November 2019 • 2019ApJ...885L..34T

Authors • Tanaka, Masayuki • Valentino, Francesco • Toft, Sune • Onodera, Masato • Shimakawa, Rhythm • Ceverino, Daniel • Faisst, Andreas L. • Gallazzi, Anna • Gómez-Guijarro, Carlos • Kubo, Mariko • Magdis, Georgios E. • Steinhardt, Charles L. • Stockmann, Mikkel • Yabe, Kiyoto • Zabl, Johannes

Abstract • We present the first stellar velocity dispersion measurement of a massive quenching galaxy at z = 4. The galaxy is first identified as a massive z ≥ 4 galaxy with suppressed star formation from photometric redshifts based on deep multiband data. A follow-up spectroscopic observation with MOSFIRE on Keck revealed strong multiple absorption features, which are identified as Balmer lines, giving a secure redshift of z = 4.01. This is the most distant quiescent galaxy known to date. Thanks to the high S/N of the spectrum, we are able to estimate the stellar velocity dispersion, σ =268+/- 59 {km} {{{s}}}-1, making a significant leap from the previous highest redshift measurement at z = 2.8. Interestingly, we find that the velocity dispersion is consistent with that of massive galaxies today, implying no significant evolution in velocity dispersion over the last 12 Gyr.

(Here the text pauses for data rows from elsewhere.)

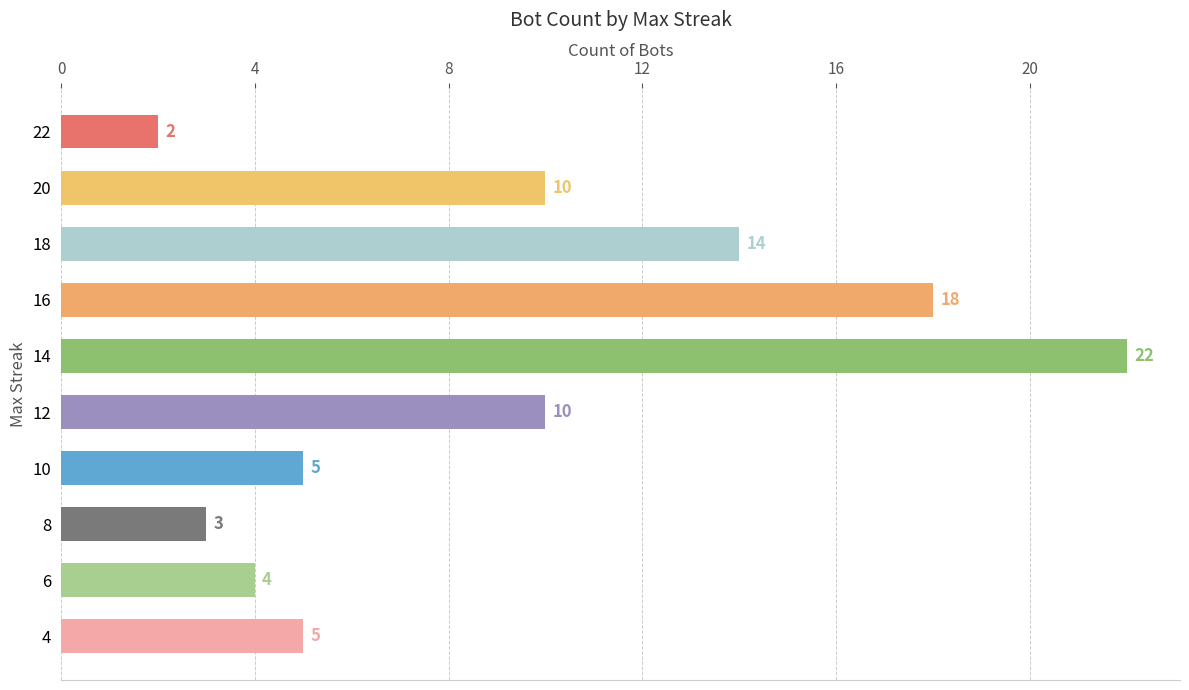

At which category does the chart reach its peak across all series?

14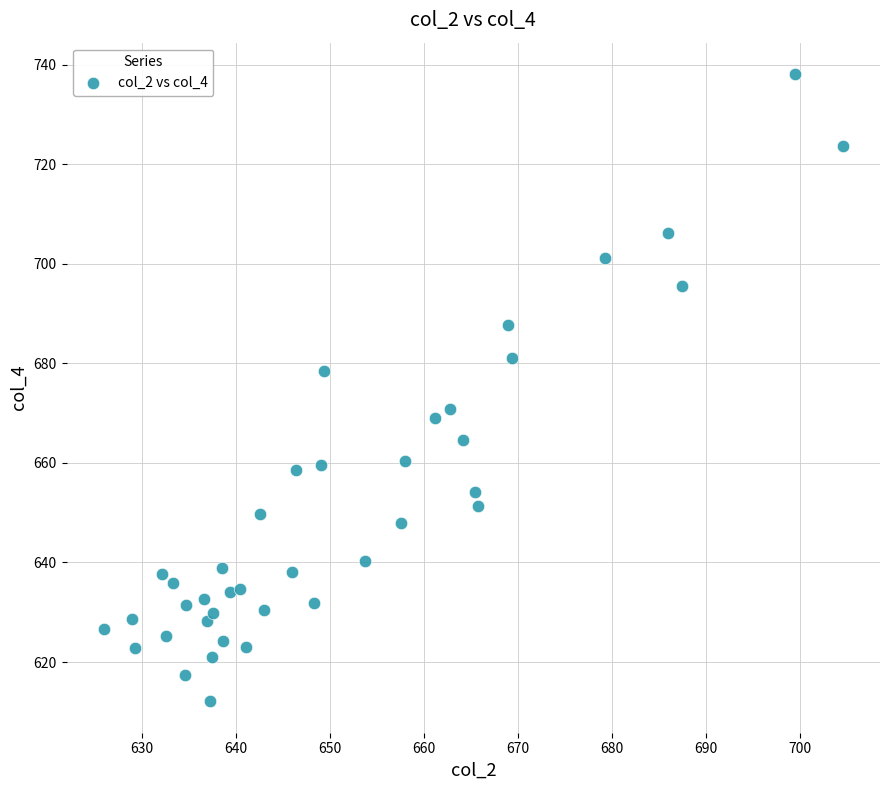

What is the range of X values (max minus min)?

78.7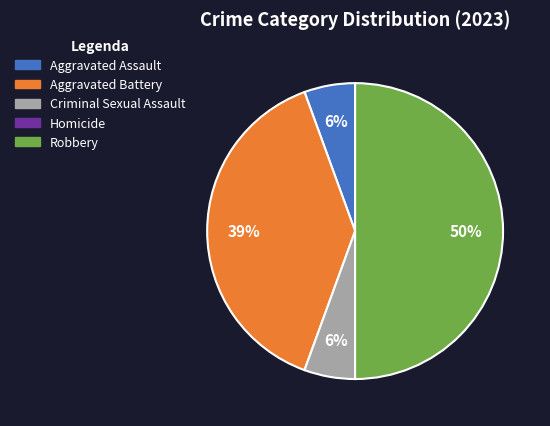

Which category has the biggest portion of the pie?

Robbery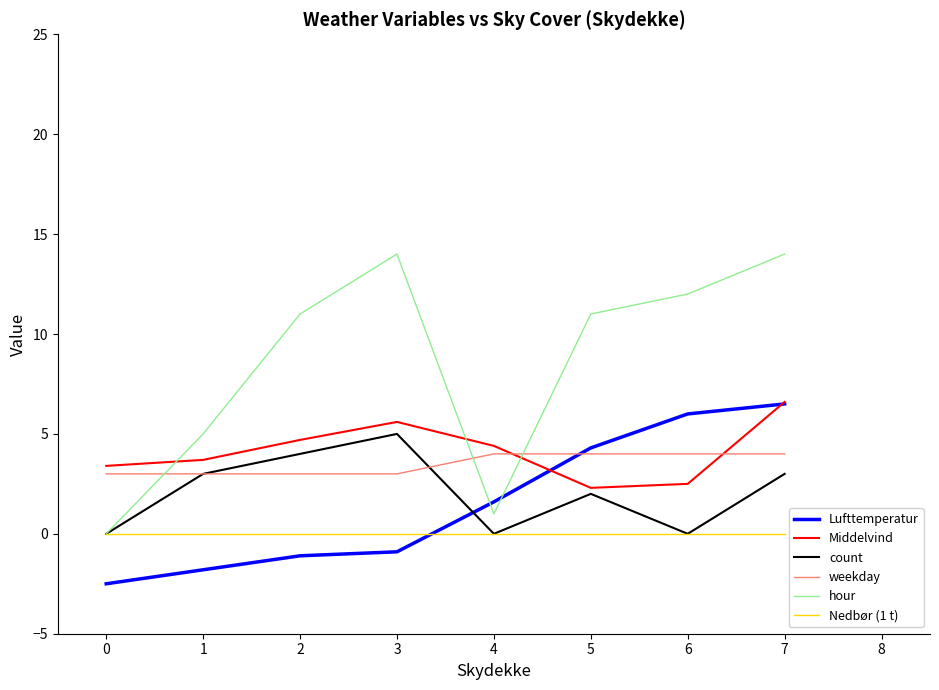

What are all the series names shown in the legend?

Lufttemperatur, Middelvind, count, weekday, hour, Nedbør (1 t)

Based on a stringent upper limit on its physical size from deep optical images (r eff < 1.3 kpc), we find that its dynamical mass is consistent with the stellar mass inferred from photometry. Furthermore, the galaxy is located on the mass fundamental plane extrapolated from lower redshift galaxies. The observed no strong evolution in σ suggests that the mass in the core of massive galaxies does not evolve significantly, while most of the mass growth occurs in the outskirts of the galaxies, which also increases the size. This picture is consistent with a two-phase formation scenario in which mass and size growth is due to accretion in the outskirts of galaxies via mergers. Our results imply that the first phase may be completed as early as z ∼ 4.